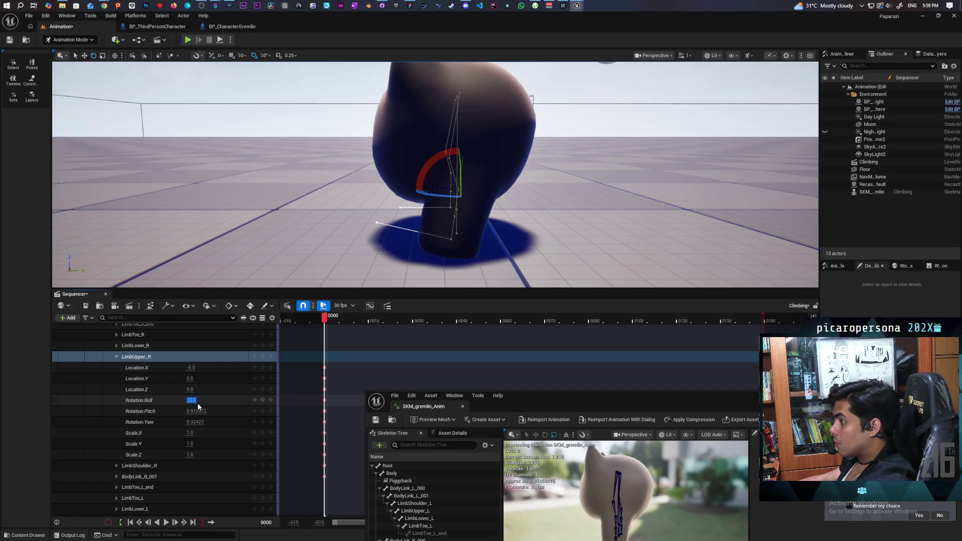
drag(451, 188, 301, 174)
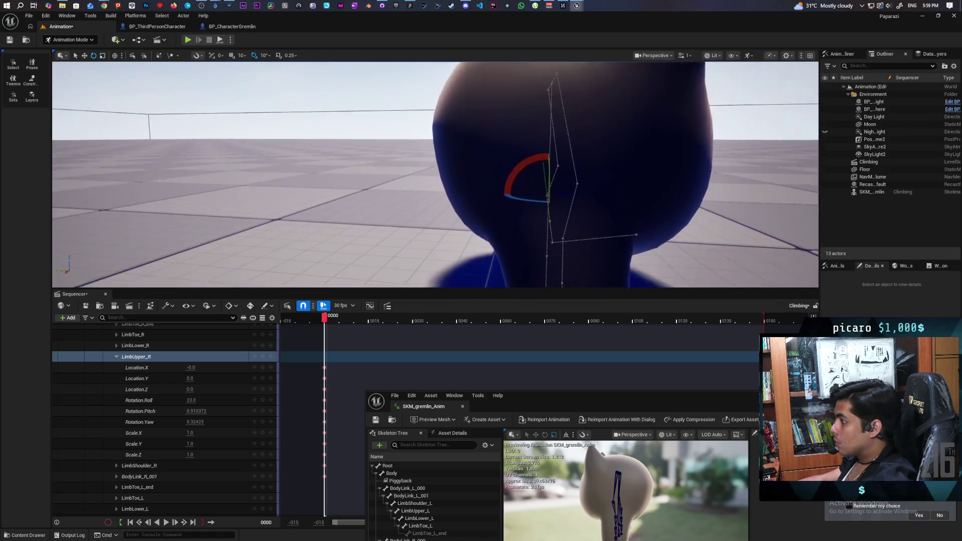
scroll(451, 174, up, 4)
scroll(451, 173, down, 5)
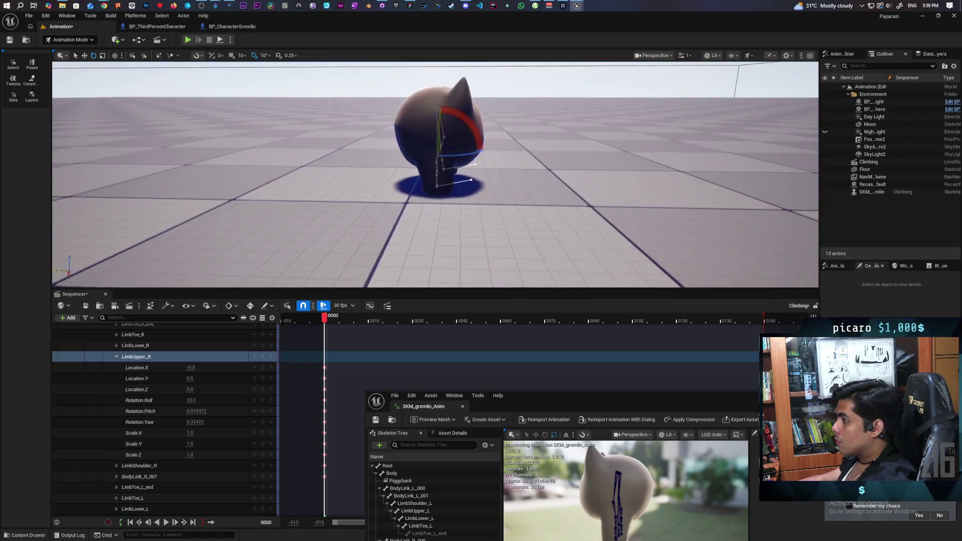
scroll(451, 173, up, 3)
drag(451, 173, 300, 173)
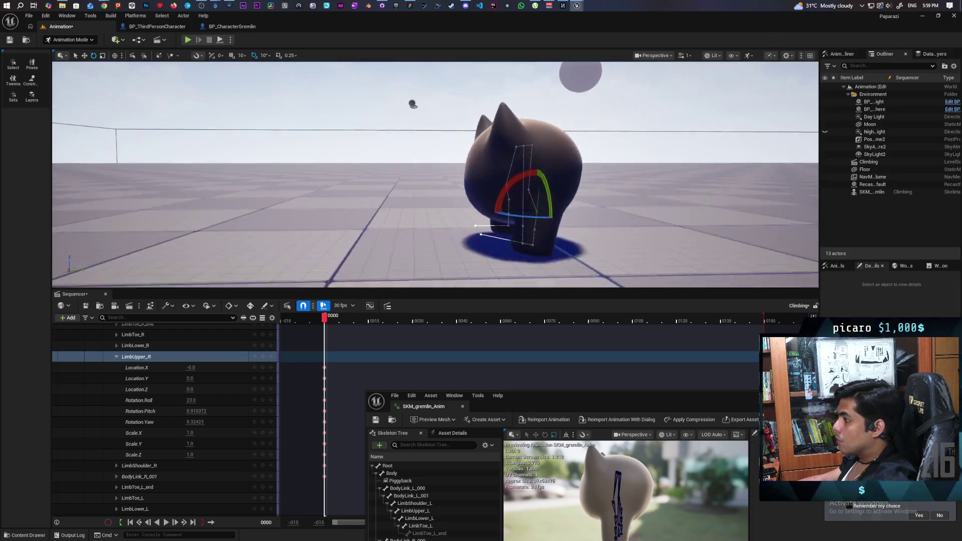
drag(451, 173, 565, 174)
scroll(450, 173, down, 3)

•••••

TASK PROMPT
Return the lines exactly, from the one containing "scroll(451, 173, up, 3)" through the last line above, including both ends and excluding every picture.

TASK OUTPUT
scroll(451, 173, up, 3)
drag(451, 173, 300, 173)
drag(451, 173, 565, 174)
scroll(450, 173, down, 3)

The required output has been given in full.